▶ [AIM]
Pull the catalog record from every item below, copying each field name and its value line by line without any changes.
====== DATA PROVIDED
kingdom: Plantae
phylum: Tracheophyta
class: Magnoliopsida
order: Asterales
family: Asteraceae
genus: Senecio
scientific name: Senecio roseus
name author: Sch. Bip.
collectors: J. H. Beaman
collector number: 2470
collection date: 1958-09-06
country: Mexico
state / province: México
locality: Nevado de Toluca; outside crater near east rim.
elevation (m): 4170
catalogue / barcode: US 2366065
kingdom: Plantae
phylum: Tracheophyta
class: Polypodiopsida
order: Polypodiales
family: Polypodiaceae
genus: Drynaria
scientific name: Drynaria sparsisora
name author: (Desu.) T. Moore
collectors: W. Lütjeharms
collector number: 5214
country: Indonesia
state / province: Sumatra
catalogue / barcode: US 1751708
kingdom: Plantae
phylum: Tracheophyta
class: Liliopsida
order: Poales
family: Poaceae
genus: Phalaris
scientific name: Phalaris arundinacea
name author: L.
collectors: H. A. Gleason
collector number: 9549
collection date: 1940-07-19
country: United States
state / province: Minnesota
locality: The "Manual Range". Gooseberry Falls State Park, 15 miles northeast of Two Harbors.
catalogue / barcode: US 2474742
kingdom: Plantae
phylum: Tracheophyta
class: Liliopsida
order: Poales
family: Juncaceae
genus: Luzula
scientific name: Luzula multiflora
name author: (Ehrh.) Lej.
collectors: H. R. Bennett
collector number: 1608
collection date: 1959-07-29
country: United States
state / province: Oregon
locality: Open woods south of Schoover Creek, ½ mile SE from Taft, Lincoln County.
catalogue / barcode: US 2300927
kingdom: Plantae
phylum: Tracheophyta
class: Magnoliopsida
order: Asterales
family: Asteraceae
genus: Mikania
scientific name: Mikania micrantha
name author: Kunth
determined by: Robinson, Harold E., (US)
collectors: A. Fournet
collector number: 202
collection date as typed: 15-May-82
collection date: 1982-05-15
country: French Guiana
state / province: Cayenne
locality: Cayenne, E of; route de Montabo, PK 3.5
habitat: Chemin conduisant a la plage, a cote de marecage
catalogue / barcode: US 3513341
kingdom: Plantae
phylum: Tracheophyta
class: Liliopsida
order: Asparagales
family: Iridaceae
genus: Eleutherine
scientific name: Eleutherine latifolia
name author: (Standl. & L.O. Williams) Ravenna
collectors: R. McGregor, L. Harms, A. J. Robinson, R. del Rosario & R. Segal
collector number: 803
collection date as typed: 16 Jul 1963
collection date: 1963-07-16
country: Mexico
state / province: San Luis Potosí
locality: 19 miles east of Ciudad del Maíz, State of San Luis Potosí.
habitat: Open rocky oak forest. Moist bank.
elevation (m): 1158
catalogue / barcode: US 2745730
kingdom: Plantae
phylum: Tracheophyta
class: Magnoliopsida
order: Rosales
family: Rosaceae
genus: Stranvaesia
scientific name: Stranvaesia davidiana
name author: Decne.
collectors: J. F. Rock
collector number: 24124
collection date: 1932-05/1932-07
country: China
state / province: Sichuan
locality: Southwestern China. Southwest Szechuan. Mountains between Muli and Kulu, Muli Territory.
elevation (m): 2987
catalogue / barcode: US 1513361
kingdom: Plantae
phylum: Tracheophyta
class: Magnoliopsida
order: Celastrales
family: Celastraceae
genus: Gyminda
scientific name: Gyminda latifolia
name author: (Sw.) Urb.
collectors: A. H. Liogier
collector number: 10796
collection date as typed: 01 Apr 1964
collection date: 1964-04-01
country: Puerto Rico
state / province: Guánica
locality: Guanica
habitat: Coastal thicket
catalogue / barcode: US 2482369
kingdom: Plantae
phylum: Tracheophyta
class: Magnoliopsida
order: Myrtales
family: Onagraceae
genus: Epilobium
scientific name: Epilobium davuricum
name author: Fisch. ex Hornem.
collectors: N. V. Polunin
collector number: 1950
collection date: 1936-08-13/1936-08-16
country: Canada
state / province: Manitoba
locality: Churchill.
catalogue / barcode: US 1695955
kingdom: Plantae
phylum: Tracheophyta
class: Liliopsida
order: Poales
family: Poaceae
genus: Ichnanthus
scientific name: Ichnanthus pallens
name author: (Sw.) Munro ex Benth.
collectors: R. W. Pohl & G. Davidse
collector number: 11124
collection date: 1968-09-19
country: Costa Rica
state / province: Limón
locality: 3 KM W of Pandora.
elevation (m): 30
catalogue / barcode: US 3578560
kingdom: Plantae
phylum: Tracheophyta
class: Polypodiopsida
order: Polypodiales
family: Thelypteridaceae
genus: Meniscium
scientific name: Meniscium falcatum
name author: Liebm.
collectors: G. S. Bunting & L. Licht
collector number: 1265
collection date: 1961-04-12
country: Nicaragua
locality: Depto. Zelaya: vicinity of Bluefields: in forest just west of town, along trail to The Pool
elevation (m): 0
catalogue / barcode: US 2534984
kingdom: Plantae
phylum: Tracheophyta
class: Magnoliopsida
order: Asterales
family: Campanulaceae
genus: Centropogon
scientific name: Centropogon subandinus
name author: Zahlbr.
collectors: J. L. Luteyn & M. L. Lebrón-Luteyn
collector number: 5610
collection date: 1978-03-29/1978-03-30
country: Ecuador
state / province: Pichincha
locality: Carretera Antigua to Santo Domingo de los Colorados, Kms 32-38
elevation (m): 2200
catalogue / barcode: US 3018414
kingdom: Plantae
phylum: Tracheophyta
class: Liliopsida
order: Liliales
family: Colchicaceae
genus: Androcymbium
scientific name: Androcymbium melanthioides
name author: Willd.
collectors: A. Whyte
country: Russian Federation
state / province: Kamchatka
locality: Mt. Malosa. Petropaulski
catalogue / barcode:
============
▶ [RESULT]
kingdom: Plantae
phylum: Tracheophyta
class: Magnoliopsida
order: Asterales
family: Asteraceae
genus: Senecio
scientific name: Senecio roseus
name author: Sch. Bip.
collectors: J. H. Beaman
collector number: 2470
collection date: 1958-09-06
country: Mexico
state / province: México
locality: Nevado de Toluca; outside crater near east rim.
elevation (m): 4170
catalogue / barcode: US 2366065
kingdom: Plantae
phylum: Tracheophyta
class: Polypodiopsida
order: Polypodiales
family: Polypodiaceae
genus: Drynaria
scientific name: Drynaria sparsisora
name author: (Desu.) T. Moore
collectors: W. Lütjeharms
collector number: 5214
country: Indonesia
state / province: Sumatra
catalogue / barcode: US 1751708
kingdom: Plantae
phylum: Tracheophyta
class: Liliopsida
order: Poales
family: Poaceae
genus: Phalaris
scientific name: Phalaris arundinacea
name author: L.
collectors: H. A. Gleason
collector number: 9549
collection date: 1940-07-19
country: United States
state / province: Minnesota
locality: The "Manual Range". Gooseberry Falls State Park, 15 miles northeast of Two Harbors.
catalogue / barcode: US 2474742
kingdom: Plantae
phylum: Tracheophyta
class: Liliopsida
order: Poales
family: Juncaceae
genus: Luzula
scientific name: Luzula multiflora
name author: (Ehrh.) Lej.
collectors: H. R. Bennett
collector number: 1608
collection date: 1959-07-29
country: United States
state / province: Oregon
locality: Open woods south of Schoover Creek, ½ mile SE from Taft, Lincoln County.
catalogue / barcode: US 2300927
kingdom: Plantae
phylum: Tracheophyta
class: Magnoliopsida
order: Asterales
family: Asteraceae
genus: Mikania
scientific name: Mikania micrantha
name author: Kunth
determined by: Robinson, Harold E., (US)
collectors: A. Fournet
collector number: 202
collection date as typed: 15-May-82
collection date: 1982-05-15
country: French Guiana
state / province: Cayenne
locality: Cayenne, E of; route de Montabo, PK 3.5
habitat: Chemin conduisant a la plage, a cote de marecage
catalogue / barcode: US 3513341
kingdom: Plantae
phylum: Tracheophyta
class: Liliopsida
order: Asparagales
family: Iridaceae
genus: Eleutherine
scientific name: Eleutherine latifolia
name author: (Standl. & L.O. Williams) Ravenna
collectors: R. McGregor, L. Harms, A. J. Robinson, R. del Rosario & R. Segal
collector number: 803
collection date as typed: 16 Jul 1963
collection date: 1963-07-16
country: Mexico
state / province: San Luis Potosí
locality: 19 miles east of Ciudad del Maíz, State of San Luis Potosí.
habitat: Open rocky oak forest. Moist bank.
elevation (m): 1158
catalogue / barcode: US 2745730
kingdom: Plantae
phylum: Tracheophyta
class: Magnoliopsida
order: Rosales
family: Rosaceae
genus: Stranvaesia
scientific name: Stranvaesia davidiana
name author: Decne.
collectors: J. F. Rock
collector number: 24124
collection date: 1932-05/1932-07
country: China
state / province: Sichuan
locality: Southwestern China. Southwest Szechuan. Mountains between Muli and Kulu, Muli Territory.
elevation (m): 2987
catalogue / barcode: US 1513361
kingdom: Plantae
phylum: Tracheophyta
class: Magnoliopsida
order: Celastrales
family: Celastraceae
genus: Gyminda
scientific name: Gyminda latifolia
name author: (Sw.) Urb.
collectors: A. H. Liogier
collector number: 10796
collection date as typed: 01 Apr 1964
collection date: 1964-04-01
country: Puerto Rico
state / province: Guánica
locality: Guanica
habitat: Coastal thicket
catalogue / barcode: US 2482369
kingdom: Plantae
phylum: Tracheophyta
class: Magnoliopsida
order: Myrtales
family: Onagraceae
genus: Epilobium
scientific name: Epilobium davuricum
name author: Fisch. ex Hornem.
collectors: N. V. Polunin
collector number: 1950
collection date: 1936-08-13/1936-08-16
country: Canada
state / province: Manitoba
locality: Churchill.
catalogue / barcode: US 1695955
kingdom: Plantae
phylum: Tracheophyta
class: Liliopsida
order: Poales
family: Poaceae
genus: Ichnanthus
scientific name: Ichnanthus pallens
name author: (Sw.) Munro ex Benth.
collectors: R. W. Pohl & G. Davidse
collector number: 11124
collection date: 1968-09-19
country: Costa Rica
state / province: Limón
locality: 3 KM W of Pandora.
elevation (m): 30
catalogue / barcode: US 3578560
kingdom: Plantae
phylum: Tracheophyta
class: Polypodiopsida
order: Polypodiales
family: Thelypteridaceae
genus: Meniscium
scientific name: Meniscium falcatum
name author: Liebm.
collectors: G. S. Bunting & L. Licht
collector number: 1265
collection date: 1961-04-12
country: Nicaragua
locality: Depto. Zelaya: vicinity of Bluefields: in forest just west of town, along trail to The Pool
elevation (m): 0
catalogue / barcode: US 2534984
kingdom: Plantae
phylum: Tracheophyta
class: Magnoliopsida
order: Asterales
family: Campanulaceae
genus: Centropogon
scientific name: Centropogon subandinus
name author: Zahlbr.
collectors: J. L. Luteyn & M. L. Lebrón-Luteyn
collector number: 5610
collection date: 1978-03-29/1978-03-30
country: Ecuador
state / province: Pichincha
locality: Carretera Antigua to Santo Domingo de los Colorados, Kms 32-38
elevation (m): 2200
catalogue / barcode: US 3018414
kingdom: Plantae
phylum: Tracheophyta
class: Liliopsida
order: Liliales
family: Colchicaceae
genus: Androcymbium
scientific name: Androcymbium melanthioides
name author: Willd.
collectors: A. Whyte
country: Russian Federation
state / province: Kamchatka
locality: Mt. Malosa. Petropaulski
catalogue / barcode:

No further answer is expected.